3. Yemek hakkı Bebeklerin de yetişkinler gibi keyifle yemek yeme hakkı vardır. Bazı durumlarda bebeğin, çocuğun bir kaşık daha fazla yemesi amacıyla sürekli yemekle ilgili imalarda bulunmak, ısrarcı olmak bebeğin yemekle ilgili olumlu duygular geliştirmesini engeller. Katı gıdaya başlandığı ilk aylarda ise bebek için yeni tanıştığı gıdalara dokunmak, mıncıklamak vs. bir tanıma yöntemidir ve son derece önemli deneyimlerdir. 4. Kişisel mesafe hakkı Her birey kişisel bir mesafeye ihtiyaç duyar. Kişisel mesafe genel olarak somut olarak tanıdık ve tanımadık kişilerin bize ne kadar yaklaşmasını istediğimizdir. Kişisel mesafe alanımız yaşımız arttıkça artar. Fakat bebeklerin de kişisel mesafeye ihtiyaçları vardır ancak onlar rahatsızlıklarını belirtmekte yetişkinler kadar yetkin değildirler. Bu nedenle yetişkinlerin bebeklerin kişisel alanına girmemeye özen göstermesi gerekir. 5. Yabancısama hakkı Özellikle doğu kültürlerinde bebeklerin yeni gördükleri birini yabancısamamaları olumlanır. Ancak her bireyin mizacı ve her bireyin yeni tanıştığı bir kişiyle samimiyet kurma süresi farklıdır. Yetişkinler
bebeklerin ihtiyaç duyduğu yeni karşılaştıkları kişiyle samimiyet kurma süresine saygılı olmalıdır. Nihayetinde bebek ya da yetişkin hiçbir birey yeni tanıştığı bir kişinin kucağına gitmeye mecbur değildir. 6. Oyun oynama hakkı Oyun oynamanın bebekler ve çocukların zihinsel gelişimi üzerinde muazzam bir önemi vardır. Bunun evrimsel bir sonucu olarak bebekler ve çocuklar oyun oynamaktan çok keyif alırlar. Ancak zaman zaman yetişkinler bu oyunların içinde katılımcı rolünden lider rolüne geçmekte ve çocuğun olguları ve olayları kendi kendine deneyimlemesini engellemektedirler. Bir diğer problem ise yetişkinlerin oyun oynayan bebeğe, çocuğa sürekli bu ne? gibi sorular sorması ve bu durumun bebeğin, çocuğun oyundan sıkılmasına ve ya kendisini yetersiz hissetmesine neden olmaktadır. Yetişkinlerin bebeklerin, çocukların oyunlarında katılımcı olması ve kendisini bebeğin, çocuğun ritmine uydurması bebeklerin oyun oynama hakkı için ideal olandır. 7. Televizyon, video izlememe hakkı Televizyon ve video izlemenin çocukların sosyal ve zihinsel gelişimine olumsuz etkileri konusunda birçok araştırma bulunmaktadır. Bu araştırmalar dikkate alınmalı, bebekler 3 yaşına kadar sağlıklı
birey olma hakkı çerçevesinde televizyondan uzak tutulmalıdır. Sonrasında ise mutlaka ebeveyn gözetiminde ve kısıtlı sürelerle televizyona maruz kalmalıdır. 8. Sessizlik hakkı Oyun oynamak bebekler için büyük bir öneme sahiptir ancak bebekler 7/24 oyun oynamak istemezler. Bebeklerin sakin dakikalara da oldukça ihtiyaçları vardır.

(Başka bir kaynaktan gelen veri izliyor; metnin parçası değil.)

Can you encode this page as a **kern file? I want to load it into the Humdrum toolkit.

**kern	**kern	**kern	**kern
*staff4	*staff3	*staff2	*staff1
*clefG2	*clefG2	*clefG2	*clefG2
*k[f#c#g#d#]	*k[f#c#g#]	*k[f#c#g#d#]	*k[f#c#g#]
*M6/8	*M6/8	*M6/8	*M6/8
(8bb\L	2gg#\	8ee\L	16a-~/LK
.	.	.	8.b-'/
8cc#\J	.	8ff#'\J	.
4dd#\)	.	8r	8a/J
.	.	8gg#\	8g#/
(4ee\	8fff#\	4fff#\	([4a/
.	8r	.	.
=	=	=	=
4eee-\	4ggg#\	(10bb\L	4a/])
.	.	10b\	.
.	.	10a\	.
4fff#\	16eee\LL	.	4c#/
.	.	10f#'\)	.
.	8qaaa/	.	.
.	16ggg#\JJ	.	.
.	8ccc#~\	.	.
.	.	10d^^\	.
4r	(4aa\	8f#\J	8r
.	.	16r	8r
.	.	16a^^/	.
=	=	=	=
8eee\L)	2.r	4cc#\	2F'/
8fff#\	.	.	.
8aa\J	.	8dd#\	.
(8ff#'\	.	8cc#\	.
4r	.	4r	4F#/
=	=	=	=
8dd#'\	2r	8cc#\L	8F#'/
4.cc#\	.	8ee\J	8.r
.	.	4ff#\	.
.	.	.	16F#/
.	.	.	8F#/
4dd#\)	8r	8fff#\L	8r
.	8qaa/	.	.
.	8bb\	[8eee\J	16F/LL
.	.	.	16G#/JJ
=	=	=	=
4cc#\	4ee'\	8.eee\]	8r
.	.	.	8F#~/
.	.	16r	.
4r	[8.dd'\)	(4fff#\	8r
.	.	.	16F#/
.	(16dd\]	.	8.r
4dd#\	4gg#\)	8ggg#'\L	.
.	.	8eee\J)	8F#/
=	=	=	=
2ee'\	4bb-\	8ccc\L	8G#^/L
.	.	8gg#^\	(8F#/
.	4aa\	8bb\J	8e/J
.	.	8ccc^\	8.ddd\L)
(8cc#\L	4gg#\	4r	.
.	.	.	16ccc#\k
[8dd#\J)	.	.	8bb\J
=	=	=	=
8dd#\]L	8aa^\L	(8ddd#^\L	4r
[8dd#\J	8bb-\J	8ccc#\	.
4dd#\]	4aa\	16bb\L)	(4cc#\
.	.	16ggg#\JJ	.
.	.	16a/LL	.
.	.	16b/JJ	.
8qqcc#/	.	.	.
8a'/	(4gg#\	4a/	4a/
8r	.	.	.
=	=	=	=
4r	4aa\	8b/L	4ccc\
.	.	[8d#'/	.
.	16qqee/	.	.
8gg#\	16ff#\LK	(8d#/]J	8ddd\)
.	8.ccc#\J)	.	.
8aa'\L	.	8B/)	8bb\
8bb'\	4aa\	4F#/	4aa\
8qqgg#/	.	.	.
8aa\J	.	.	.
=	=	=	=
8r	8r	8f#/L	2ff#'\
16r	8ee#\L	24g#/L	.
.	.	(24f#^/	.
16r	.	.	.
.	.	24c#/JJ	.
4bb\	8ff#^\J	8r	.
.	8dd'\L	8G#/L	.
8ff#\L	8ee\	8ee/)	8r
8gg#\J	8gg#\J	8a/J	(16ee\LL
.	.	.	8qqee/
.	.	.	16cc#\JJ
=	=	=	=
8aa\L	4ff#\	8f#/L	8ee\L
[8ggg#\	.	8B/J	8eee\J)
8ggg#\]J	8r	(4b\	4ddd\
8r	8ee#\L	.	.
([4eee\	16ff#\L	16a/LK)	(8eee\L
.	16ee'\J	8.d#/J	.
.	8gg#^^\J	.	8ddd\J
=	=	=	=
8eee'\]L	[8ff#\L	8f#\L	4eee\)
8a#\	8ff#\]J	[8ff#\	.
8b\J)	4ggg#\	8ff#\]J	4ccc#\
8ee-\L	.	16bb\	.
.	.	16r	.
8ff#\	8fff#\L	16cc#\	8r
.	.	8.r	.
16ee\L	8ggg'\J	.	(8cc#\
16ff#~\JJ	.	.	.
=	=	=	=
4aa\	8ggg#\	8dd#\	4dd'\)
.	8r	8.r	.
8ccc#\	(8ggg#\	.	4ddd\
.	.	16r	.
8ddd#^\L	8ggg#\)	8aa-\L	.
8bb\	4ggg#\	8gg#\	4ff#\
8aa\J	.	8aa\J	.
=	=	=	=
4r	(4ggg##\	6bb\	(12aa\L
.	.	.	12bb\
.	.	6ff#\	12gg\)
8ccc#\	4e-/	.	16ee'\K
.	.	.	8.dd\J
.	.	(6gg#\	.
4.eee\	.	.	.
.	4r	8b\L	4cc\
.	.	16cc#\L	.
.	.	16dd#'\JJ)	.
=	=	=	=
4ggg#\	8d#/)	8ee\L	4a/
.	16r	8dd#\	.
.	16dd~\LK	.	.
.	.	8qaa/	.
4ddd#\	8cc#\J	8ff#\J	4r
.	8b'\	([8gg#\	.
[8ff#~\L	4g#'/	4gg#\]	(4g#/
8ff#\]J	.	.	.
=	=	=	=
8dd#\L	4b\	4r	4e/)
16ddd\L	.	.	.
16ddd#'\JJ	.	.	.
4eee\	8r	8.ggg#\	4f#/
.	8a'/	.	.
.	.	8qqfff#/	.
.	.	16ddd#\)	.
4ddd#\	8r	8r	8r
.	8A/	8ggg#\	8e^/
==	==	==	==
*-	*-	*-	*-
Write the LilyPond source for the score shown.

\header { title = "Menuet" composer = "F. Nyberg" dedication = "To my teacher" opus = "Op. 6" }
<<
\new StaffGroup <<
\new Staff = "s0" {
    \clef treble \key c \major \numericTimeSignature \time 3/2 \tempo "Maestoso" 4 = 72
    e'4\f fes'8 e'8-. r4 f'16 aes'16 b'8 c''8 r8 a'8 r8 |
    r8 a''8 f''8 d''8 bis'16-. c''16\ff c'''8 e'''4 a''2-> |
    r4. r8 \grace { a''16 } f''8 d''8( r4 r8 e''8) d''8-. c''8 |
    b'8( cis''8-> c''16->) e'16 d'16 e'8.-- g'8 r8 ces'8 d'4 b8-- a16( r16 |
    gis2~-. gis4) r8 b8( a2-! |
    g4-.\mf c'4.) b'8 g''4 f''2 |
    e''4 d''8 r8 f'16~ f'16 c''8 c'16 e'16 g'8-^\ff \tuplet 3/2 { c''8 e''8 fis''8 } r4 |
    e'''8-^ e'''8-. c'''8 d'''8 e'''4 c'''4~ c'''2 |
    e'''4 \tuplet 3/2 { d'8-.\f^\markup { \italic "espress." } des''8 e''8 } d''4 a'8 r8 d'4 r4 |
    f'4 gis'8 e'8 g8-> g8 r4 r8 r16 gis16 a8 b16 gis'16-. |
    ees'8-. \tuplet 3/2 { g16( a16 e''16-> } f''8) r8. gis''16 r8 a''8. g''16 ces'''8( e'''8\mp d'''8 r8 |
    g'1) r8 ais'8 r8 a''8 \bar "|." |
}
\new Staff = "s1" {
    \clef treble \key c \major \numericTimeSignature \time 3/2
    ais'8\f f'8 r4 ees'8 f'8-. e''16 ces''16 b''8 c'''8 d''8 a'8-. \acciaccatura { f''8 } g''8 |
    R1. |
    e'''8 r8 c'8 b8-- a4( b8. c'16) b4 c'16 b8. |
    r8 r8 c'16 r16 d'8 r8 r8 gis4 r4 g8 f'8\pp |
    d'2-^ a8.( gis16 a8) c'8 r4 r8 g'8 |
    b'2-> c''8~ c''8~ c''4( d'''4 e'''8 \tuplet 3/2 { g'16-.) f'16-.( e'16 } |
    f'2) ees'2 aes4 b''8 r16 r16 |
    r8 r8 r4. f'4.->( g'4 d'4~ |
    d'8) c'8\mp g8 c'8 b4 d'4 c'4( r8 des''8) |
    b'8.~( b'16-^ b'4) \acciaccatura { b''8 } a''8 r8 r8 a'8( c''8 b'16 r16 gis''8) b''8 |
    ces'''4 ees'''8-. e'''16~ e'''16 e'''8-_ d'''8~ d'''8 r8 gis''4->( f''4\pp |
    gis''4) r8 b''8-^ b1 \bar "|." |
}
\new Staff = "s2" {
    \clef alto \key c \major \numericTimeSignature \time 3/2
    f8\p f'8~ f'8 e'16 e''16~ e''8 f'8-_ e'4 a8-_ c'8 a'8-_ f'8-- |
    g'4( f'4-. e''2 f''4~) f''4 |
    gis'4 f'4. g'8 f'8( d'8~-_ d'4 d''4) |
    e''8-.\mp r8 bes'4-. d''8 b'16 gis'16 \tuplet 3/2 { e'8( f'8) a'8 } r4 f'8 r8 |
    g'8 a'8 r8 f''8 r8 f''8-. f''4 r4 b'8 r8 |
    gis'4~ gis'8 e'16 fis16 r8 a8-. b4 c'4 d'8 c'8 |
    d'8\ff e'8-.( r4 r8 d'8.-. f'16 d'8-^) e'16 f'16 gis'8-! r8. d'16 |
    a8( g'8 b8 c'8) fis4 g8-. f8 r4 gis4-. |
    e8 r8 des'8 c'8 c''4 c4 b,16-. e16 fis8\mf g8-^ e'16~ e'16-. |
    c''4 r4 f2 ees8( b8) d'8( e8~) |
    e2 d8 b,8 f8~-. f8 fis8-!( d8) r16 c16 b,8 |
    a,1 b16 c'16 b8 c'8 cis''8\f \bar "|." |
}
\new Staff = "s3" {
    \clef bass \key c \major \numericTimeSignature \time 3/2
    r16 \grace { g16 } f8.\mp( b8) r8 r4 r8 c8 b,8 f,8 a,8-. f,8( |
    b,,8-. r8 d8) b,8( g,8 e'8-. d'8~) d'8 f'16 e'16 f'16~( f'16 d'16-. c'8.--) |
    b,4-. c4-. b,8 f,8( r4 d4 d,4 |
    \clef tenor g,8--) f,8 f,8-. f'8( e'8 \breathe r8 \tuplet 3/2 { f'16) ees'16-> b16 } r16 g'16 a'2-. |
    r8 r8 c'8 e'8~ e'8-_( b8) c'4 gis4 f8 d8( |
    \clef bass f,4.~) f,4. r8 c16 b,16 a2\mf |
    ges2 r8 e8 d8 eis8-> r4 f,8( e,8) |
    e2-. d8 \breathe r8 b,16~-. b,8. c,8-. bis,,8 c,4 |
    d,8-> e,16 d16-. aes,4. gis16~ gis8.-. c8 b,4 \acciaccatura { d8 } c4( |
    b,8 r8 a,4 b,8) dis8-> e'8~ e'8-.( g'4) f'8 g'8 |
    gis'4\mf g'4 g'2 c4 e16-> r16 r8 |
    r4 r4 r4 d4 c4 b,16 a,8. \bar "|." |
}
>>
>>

Yetişkinlerin bu konuya dikkat ederek bebeklerle sürekli yüksek sesle konuşmaması, onlarla ısrarla oyun oynamaya çalışmaması gerekir. Her zaman olduğu gibi bebeğin o andaki ihtiyacının anlaşılması önemlidir. 9. Hafızaya sahip olma hakkı Bebeklerin dikkati çok kolay başka yöne çekilebilir, bu durumun özellikle bebeğin artan gerginliğinin azaltılması konusunda birçok avantajı bulunmaktadır. Ancak toplumumuzda bu özellik abartılı bir biçimde kullanılmakta, bu abartının odaklanma problemi, dikkat süresinin azalması, hafızanın etkilenmesi gibi bazı olumsuz sonuçları olabilmektedir. Aynı zamanda yeni doğmuş bir bebek bile kendi kendini kısıtlı bir süre için sakinleştirebilmektedir. Güçlü bir hafızaya sahip, sağlıklı bireyler yetiştirmek amacıyla dikkatin başka yöne çekilmesi yöntemi bebeğin hayır ı ve etrafındaki sınırları
öğrenmesini engellemeden, bebeğin kendi kendini sakinleştirebilme yeteneğini ketlemeden seçici olarak sadece bebeğin başa çıkamadığı yoğun duygu birikimini azaltmak amacıyla kullanılmalıdır.